The definition of $\mkeps$ is
	\begin{center}
		\begin{tabular}{lcl}
			$\mkeps \; \ONE$ 		& $\dn$ & $\Empty$ \\
			$\mkeps \; (r_{1}+r_{2})$	& $\dn$ 
						& $\textit{if}\; (\nullable \; r_{1}) \;\,
							\textit{then}\;\, \Left \; (\mkeps \; r_{1})$\\ 
						& & $\phantom{if}\; \textit{else}\;\, \Right \;(\mkeps \; r_{2})$\\
			$\mkeps \; (r_1 \cdot r_2)$ 	& $\dn$ & $\Seq\;(\mkeps\;r_1)\;(\mkeps \; r_2)$\\
			$\mkeps \; r^* $	        & $\dn$ & $\Stars\;[]$
		\end{tabular}
	\end{center}


\noindent 
The function prefers the left child $r_1$ of $r_1 + r_2$ 
to match an empty string if there is a choice.
When there is a star to match the empty string,
we give the $\Stars$ constructor an empty list, meaning
no iteration is taken.
The result of $\mkeps$ on a $\nullable$ $r$ 
is a POSIX value for $r$ and the empty string:
\begin{lemma}\label{mePosix}
$\nullable\; r \implies (r, []) \rightarrow (\mkeps\; r)$
\end{lemma}
\begin{proof}
	By induction on $r$.
\end{proof}
\noindent
After the $\mkeps$-call, Sulzmann and Lu inject back the characters one by one
in reverse order as they were chopped off in the derivative phase.

» Entries provided:
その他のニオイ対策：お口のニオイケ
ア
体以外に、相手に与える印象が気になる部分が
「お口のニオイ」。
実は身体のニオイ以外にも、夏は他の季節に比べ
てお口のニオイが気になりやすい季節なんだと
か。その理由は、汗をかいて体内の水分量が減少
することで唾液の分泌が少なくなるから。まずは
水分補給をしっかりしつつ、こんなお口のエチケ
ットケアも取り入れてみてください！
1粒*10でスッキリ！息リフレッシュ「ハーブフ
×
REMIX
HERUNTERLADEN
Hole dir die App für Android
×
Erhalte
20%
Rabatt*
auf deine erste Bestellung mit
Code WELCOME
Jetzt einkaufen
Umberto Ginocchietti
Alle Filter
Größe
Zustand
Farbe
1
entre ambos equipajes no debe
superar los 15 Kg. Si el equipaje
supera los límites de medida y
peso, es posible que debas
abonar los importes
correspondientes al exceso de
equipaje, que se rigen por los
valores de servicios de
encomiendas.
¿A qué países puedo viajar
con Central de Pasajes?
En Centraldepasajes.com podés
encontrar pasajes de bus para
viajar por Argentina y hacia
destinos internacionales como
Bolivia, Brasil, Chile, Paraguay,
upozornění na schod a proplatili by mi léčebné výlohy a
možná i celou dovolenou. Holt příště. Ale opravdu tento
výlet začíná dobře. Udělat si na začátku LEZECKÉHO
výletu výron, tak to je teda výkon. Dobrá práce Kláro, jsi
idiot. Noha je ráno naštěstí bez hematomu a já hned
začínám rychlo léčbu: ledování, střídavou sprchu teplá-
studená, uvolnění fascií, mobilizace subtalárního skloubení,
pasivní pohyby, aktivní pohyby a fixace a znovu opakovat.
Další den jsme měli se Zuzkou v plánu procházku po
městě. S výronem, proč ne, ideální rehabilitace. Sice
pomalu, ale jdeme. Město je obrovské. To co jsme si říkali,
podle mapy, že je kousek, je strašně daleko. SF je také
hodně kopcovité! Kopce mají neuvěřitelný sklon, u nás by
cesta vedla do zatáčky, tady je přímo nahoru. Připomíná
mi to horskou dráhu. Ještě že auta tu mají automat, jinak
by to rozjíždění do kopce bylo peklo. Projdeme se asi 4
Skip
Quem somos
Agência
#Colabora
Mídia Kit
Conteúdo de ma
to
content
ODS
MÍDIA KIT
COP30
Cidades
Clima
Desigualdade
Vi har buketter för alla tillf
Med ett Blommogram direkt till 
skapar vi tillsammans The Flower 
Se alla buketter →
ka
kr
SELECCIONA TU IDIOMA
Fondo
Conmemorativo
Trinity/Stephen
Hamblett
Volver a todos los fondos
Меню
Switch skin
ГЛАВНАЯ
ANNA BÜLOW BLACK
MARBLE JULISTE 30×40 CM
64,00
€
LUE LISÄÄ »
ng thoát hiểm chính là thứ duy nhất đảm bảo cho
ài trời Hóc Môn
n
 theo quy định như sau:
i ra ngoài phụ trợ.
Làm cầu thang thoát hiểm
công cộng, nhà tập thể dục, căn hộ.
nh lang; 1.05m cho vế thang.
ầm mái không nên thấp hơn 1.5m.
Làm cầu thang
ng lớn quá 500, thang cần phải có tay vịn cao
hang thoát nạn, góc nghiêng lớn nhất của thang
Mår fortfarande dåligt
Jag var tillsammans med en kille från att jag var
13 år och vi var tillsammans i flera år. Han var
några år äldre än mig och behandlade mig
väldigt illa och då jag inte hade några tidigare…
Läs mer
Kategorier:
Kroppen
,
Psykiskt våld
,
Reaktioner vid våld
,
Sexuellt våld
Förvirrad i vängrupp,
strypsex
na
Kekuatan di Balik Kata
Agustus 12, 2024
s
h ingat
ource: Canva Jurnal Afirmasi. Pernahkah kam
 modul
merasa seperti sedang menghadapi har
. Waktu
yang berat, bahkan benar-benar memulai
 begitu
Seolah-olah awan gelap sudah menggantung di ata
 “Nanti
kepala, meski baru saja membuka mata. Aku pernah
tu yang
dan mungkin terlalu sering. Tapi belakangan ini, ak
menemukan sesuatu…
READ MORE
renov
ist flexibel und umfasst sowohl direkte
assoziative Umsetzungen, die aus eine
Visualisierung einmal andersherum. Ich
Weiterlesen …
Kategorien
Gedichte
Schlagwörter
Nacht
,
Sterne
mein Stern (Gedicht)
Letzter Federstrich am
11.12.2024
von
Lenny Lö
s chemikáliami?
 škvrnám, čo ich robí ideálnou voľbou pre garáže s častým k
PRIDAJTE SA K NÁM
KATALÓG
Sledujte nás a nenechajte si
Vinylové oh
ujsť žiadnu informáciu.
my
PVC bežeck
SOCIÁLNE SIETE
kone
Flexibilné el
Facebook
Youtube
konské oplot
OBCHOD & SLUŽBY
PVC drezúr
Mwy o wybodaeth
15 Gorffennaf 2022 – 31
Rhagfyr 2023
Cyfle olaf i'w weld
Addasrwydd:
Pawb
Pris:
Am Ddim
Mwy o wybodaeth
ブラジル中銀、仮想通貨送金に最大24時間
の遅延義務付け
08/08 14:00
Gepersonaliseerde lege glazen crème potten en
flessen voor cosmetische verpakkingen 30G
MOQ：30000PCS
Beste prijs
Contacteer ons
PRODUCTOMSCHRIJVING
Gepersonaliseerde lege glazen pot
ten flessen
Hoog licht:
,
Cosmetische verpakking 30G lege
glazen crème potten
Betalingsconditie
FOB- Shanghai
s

» Task description:
Decide whether each statement below agrees with the excerpt on the mkeps function. Answer yes or no for each, quoting the words of the excerpt that settle it.
(a) When both children of an alternative could match the empty string, the function prefers the right child.
(b) For a star, the Stars constructor is given an empty list, meaning no iteration is taken.
(c) Sulzmann and Lu inject the characters back in the same order in which they were removed.

» Expected output:
(a) No: "prefers the left child"
(b) Yes: "an empty list, meaning no iteration is taken"
(c) No: "in reverse order as they were chopped off in the derivative phase"